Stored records
○ ○ ○ ○

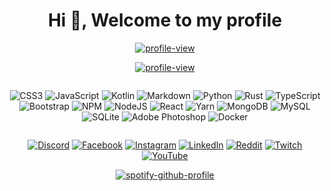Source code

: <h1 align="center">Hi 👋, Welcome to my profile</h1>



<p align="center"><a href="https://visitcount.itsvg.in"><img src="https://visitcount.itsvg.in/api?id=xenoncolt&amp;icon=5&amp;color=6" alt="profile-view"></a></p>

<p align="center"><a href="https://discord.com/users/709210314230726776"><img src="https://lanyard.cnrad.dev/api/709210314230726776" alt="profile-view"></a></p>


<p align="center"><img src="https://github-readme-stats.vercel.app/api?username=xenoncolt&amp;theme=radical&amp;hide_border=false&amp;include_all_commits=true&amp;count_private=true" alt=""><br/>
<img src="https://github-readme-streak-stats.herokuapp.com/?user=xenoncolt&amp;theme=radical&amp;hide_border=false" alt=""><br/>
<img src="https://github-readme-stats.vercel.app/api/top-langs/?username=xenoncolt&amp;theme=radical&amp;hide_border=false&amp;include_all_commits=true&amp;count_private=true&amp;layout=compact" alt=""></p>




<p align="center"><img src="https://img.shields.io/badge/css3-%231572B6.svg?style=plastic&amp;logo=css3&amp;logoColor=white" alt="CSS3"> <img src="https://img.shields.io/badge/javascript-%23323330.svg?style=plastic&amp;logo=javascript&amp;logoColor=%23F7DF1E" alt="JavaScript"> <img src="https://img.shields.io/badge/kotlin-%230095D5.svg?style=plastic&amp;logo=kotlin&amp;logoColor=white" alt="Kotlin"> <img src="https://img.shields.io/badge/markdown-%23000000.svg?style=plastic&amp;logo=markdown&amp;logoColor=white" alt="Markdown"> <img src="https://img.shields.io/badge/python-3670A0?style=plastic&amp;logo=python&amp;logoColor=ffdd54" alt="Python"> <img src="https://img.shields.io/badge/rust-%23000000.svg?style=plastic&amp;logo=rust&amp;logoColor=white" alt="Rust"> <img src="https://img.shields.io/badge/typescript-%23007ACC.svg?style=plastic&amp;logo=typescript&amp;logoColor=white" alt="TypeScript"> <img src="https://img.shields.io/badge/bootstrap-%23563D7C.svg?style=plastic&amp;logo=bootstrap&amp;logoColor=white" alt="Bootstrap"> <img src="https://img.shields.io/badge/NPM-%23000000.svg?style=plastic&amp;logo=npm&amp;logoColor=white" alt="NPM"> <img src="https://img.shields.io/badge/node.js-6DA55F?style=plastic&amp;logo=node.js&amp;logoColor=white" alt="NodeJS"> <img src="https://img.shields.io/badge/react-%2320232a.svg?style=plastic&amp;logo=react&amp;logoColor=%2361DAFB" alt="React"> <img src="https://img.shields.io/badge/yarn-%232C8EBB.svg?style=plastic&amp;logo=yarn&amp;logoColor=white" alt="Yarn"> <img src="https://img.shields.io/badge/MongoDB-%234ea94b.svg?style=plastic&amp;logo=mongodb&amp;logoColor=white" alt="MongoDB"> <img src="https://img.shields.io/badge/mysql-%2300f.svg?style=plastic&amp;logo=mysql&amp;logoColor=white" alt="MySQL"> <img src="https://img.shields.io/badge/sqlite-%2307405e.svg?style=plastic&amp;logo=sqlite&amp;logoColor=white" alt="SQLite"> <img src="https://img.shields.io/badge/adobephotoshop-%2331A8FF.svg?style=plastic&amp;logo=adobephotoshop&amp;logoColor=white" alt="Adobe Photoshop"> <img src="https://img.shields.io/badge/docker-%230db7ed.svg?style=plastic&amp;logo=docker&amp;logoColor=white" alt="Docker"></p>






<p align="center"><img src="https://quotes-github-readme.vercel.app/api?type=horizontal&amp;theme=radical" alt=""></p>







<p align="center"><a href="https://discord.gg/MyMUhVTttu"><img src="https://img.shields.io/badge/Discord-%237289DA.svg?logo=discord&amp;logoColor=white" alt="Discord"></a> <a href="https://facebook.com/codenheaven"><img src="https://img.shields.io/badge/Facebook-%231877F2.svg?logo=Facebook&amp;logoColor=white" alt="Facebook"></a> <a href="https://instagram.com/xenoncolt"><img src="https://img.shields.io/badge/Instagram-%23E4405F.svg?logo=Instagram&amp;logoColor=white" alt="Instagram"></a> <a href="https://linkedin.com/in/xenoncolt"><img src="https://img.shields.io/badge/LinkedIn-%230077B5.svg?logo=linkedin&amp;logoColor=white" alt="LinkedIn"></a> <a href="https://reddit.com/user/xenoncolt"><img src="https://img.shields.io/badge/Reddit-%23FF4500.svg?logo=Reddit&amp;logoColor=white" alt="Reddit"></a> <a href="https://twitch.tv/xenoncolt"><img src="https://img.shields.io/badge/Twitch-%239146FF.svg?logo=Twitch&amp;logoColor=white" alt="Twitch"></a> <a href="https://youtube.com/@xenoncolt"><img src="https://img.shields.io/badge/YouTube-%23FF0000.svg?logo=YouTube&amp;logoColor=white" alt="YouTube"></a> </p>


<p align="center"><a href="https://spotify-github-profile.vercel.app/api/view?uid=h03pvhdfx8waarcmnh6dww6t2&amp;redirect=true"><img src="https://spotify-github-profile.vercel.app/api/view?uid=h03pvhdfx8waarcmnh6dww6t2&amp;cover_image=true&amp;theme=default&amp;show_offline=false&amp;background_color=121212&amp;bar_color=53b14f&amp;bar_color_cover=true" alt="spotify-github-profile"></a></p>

○ ○ ○ ○

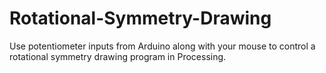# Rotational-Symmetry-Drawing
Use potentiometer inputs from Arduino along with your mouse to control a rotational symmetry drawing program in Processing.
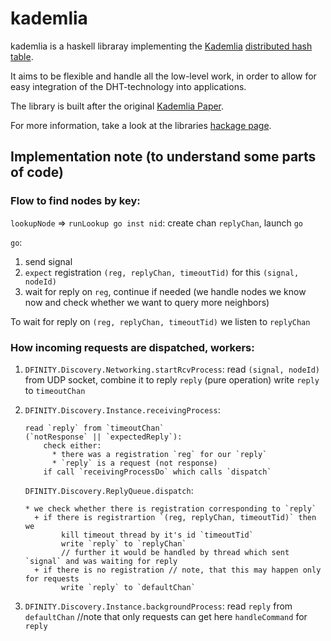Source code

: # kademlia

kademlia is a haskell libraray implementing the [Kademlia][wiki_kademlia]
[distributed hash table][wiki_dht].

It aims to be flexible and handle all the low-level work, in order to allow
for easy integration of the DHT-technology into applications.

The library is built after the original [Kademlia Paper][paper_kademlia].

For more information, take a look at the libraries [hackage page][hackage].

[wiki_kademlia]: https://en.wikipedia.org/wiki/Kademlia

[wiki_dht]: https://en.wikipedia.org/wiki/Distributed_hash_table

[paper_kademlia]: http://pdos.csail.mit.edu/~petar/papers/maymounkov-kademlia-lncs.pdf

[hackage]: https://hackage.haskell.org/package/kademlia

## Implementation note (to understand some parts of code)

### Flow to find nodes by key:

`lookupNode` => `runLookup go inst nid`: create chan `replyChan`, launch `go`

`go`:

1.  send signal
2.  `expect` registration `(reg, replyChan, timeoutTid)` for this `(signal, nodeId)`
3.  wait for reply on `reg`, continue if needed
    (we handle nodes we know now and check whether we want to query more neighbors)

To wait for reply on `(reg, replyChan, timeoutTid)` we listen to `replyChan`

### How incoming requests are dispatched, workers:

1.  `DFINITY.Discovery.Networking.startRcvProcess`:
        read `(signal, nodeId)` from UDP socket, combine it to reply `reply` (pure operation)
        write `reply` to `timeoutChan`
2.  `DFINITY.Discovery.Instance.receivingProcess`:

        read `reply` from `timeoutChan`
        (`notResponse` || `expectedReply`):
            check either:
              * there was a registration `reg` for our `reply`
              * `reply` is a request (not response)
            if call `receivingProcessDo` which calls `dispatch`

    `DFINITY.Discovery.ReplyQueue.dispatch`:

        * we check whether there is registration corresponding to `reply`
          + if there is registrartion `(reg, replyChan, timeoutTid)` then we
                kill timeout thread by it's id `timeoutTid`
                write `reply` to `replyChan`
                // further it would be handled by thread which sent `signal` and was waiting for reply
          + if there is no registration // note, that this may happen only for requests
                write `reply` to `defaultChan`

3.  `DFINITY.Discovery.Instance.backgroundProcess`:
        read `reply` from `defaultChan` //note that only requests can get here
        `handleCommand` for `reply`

○ ○ ○ ○

## PROBLEM TO SOLVE
Pull every line with "stats" from the records.

## ANSWER FOR THIS EXERCISE
<p align="center"><img src="https://github-readme-stats.vercel.app/api?username=xenoncolt&amp;theme=radical&amp;hide_border=false&amp;include_all_commits=true&amp;count_private=true" alt=""><br/>
<img src="https://github-readme-streak-stats.herokuapp.com/?user=xenoncolt&amp;theme=radical&amp;hide_border=false" alt=""><br/>
<img src="https://github-readme-stats.vercel.app/api/top-langs/?username=xenoncolt&amp;theme=radical&amp;hide_border=false&amp;include_all_commits=true&amp;count_private=true&amp;layout=compact" alt=""></p>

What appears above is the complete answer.